Die grandiose Landschaft lässt sich natürlich nicht weniger gut genießen im klimatisierten Auto und Wissen, dass man sich um die nächste (Wüstensturm-)Übernachtung keine Gedanken zu machen braucht.
In Golmud angekommen laden die zwei lieben Pickup-Fahrer mich und Bike an einem Nobelhotel am Stadteingang ab, da sie in andere Richtung weiterfahren (ich und Hotel – und dann auch noch nobel ;-)). Als sie weg sind, radle ich durch die ganze Stadt zum Stadtrand Richtung Tibet um zu schauen wo ich heute Nacht auf meine zwei Schwerlaster warten und/oder schlafen kann.

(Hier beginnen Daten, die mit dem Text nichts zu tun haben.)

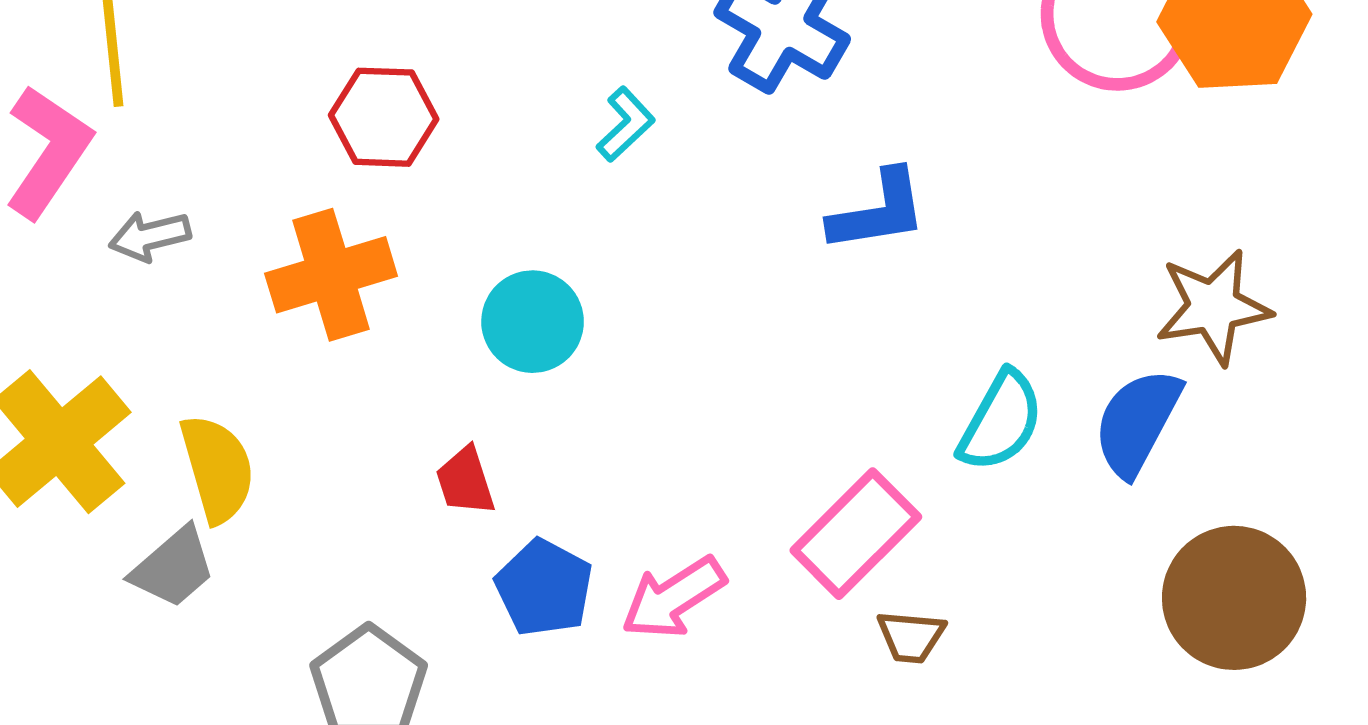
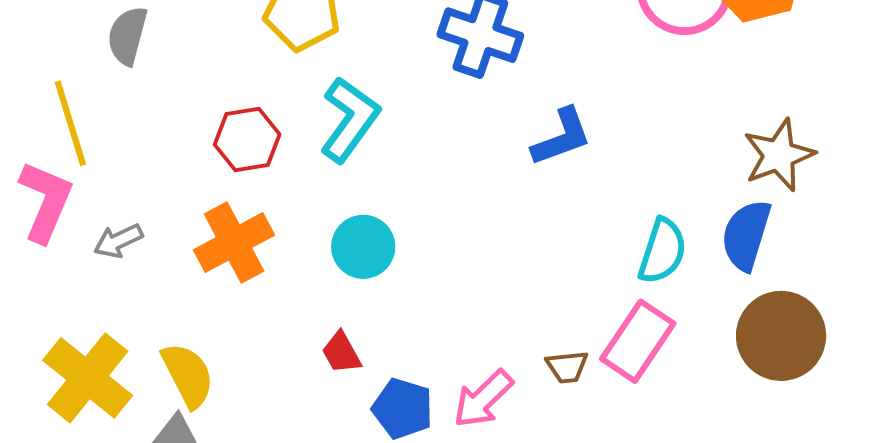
cyan L-shape: (626, 124) -> (350, 120), moved, size x1.8
pink rectangle: (856, 534) -> (638, 341), moved
brown circle: (1234, 598) -> (781, 336), moved
brown trapezoid: (911, 637) -> (567, 367), moved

Beim geschäftstüchtigen Obstverkäufer erstehe ich eine Honigmelone und eine Glaubensversammlung im Vorort freut sich sehr über meinen Kurzbesuch… doch anstelle einer Übernachtungsmöglichkeit (nach der ich nicht gefragt habe) bekomme ich Umarmungen und den noblen Schal geschenkt – wie ich erst viel später erfahre, ist er zur Ehre und für Glück.
Nach gut 10 km bin ich am Stadtrand Richtung Tibet – einen Schlafplatz habe ich nicht gefunden aber die Mautstelle ist eine gute, beleuchtete Möglichkeit um heute Nacht auf die Trucker zu warten.

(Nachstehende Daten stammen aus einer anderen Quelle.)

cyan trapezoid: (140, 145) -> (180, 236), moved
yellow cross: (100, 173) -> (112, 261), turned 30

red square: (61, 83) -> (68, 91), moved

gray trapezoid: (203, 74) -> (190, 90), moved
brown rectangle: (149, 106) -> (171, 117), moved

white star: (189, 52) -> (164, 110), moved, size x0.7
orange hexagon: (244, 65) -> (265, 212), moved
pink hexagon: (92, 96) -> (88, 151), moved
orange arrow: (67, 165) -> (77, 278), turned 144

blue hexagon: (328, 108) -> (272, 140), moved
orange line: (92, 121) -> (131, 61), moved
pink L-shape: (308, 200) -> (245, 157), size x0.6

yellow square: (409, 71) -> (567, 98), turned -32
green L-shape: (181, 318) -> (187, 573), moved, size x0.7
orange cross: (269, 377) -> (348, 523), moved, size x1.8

Da ich noch gut 5 Stunden Zeit habe bis meine zwei Fernlaster frühestens hier auftauchen können, radle ich wieder zurück zum Zentrum um die Stadt (und evtl. Schlafplatz) zu erkunden.
Während ich dort einen Volksauflauf verursache, versorgt mich ein lieber Obsthändler mit Früchten und Kinder bringen mir etwas zum Knabbern aus dem „Supermarkt“ an der Ecke. Als ich den Obsthändler nach einer Schlafmöglichkeit frage, bietet er mir an in seinem Transporter neben dem Geschäft zu schlafen.

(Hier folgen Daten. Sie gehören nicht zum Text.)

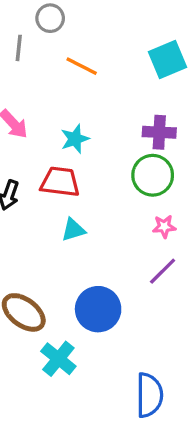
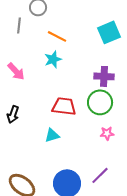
cyan star: (75, 139) -> (53, 59), moved
red trapezoid: (60, 182) -> (64, 106), moved
purple line: (163, 271) -> (100, 175), moved

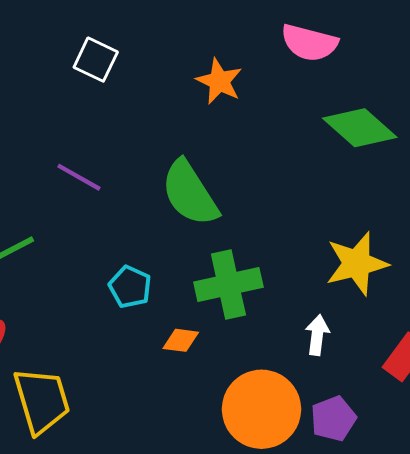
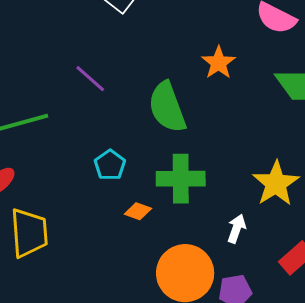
orange star: (219, 81) -> (219, 63), moved
yellow star: (357, 263) -> (276, 183), turned -30

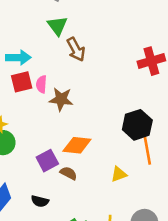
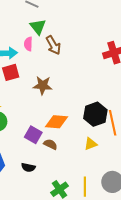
pink semicircle: (41, 84) -> (28, 44), moved
black hexagon: (137, 125) -> (95, 114), moved
purple square: (47, 161) -> (33, 135), turned -30

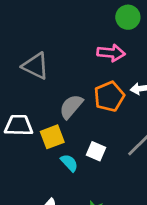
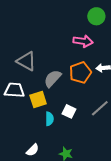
gray triangle: (36, 66) -> (26, 61), moved
cyan semicircle: (69, 163) -> (49, 119), turned 40

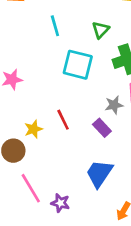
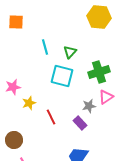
green triangle: (101, 30) -> (70, 52), moved
yellow star: (33, 129) -> (29, 103), moved

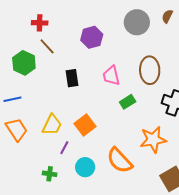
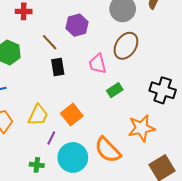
brown line: (47, 46) -> (50, 42), moved
brown ellipse: (150, 70) -> (126, 46), moved, turned 36
cyan circle: (85, 167) -> (73, 157), size x1.5

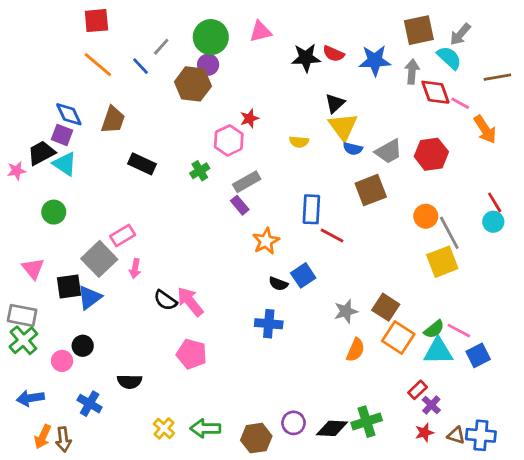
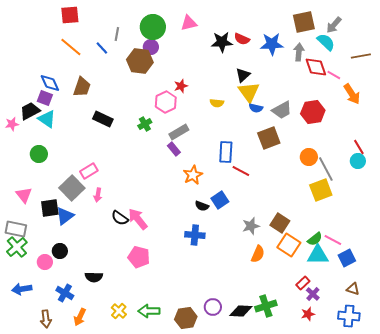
gray line: (161, 47) -> (117, 34), turned -32
brown triangle: (456, 435) -> (353, 289), moved
orange arrow: (43, 437) -> (80, 317), moved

Um 22 Uhr radle ich die 6 km vom Zentrum bis zur Mautstelle – aber außer einer menge Armee- und LKW-Verkehr nichts von meinen Schwertransportern zu sehen!?!
Kurz vor Mitternacht radle ich die 6 km zurück zum Obsthändler um ihn noch zu erwischen – aber dort ist alles dunkel und verschlossen – also suche ich total erschöpft beim wieder Herausradeln aus dem Zentrum nach einer Schlafgelegenheit…
Erst lange nach Mitternacht find ich einen Schlafplatz unter der Fußgängerbrücke über die G109 nach Tibet – einer der lautesten Plätze in meiner langenjährigen „Tour-Karriere“, denn hunderte Trucks, von und nach Lhasa, fahren mir quasi die ganze Rest-Nacht fast über den Schlafsack – doch ich bin sooo erschöpft, dass ich trotzdem erholsamen Schlaf finde.
Um 7.30, während so manch erstauntem Passanten, bin ich bereit für den Aufbruch gen Lhasa.
Auf dem (schmalen Tibet-)Highway ist die (Truck-)Hölle los und plötzlich nur noch Stau so weit das Auge reicht! Zuerst nur in meiner Richtung und dann stehen sie in beiden Richtungen – und wieder zahlt sich meine Moto-Cross-Erfahrung aus – (höchste Konzentration) beim zentimetergenauen, schnellen Durchfahren zwischen den Brummis (auf gut 15 km Länge!) – zum puren Erstaunen der Trucker und in meiner innigen Hoffnung, dass sich nicht plötzlich eine Führerhaustür öffnet.
Endlich am Stauanfang angekommen, knapp 30 Kilometer seit Golmud, ist Stopp für mich, an der ersten Vorgrenze – nach ca. 3000 km durch China und nur noch gut 500 km bis Tibet!!!
Die Grenzpolizisten sind sauer und werden laut, da ich kein Tibet-Visum habe – aber ich muss sooo traurig/zerstört/erschöpft aussehen, dass ein junger, englisch-sprechender Passant unsere gegenseitigen Ansichten/Berichte übersetzt und laut seiner Aussage die jetzt herzlichen, schwarzen Grenzpolizisten so imponiert von meiner Tour wären, dass sie mich sogar durchlassen würden, aber da noch mehrere Vorgrenzen bis Tibet kämen, ich unmöglich eine Chance hätte und deshalb zurück nach Golmud müsse!?!?!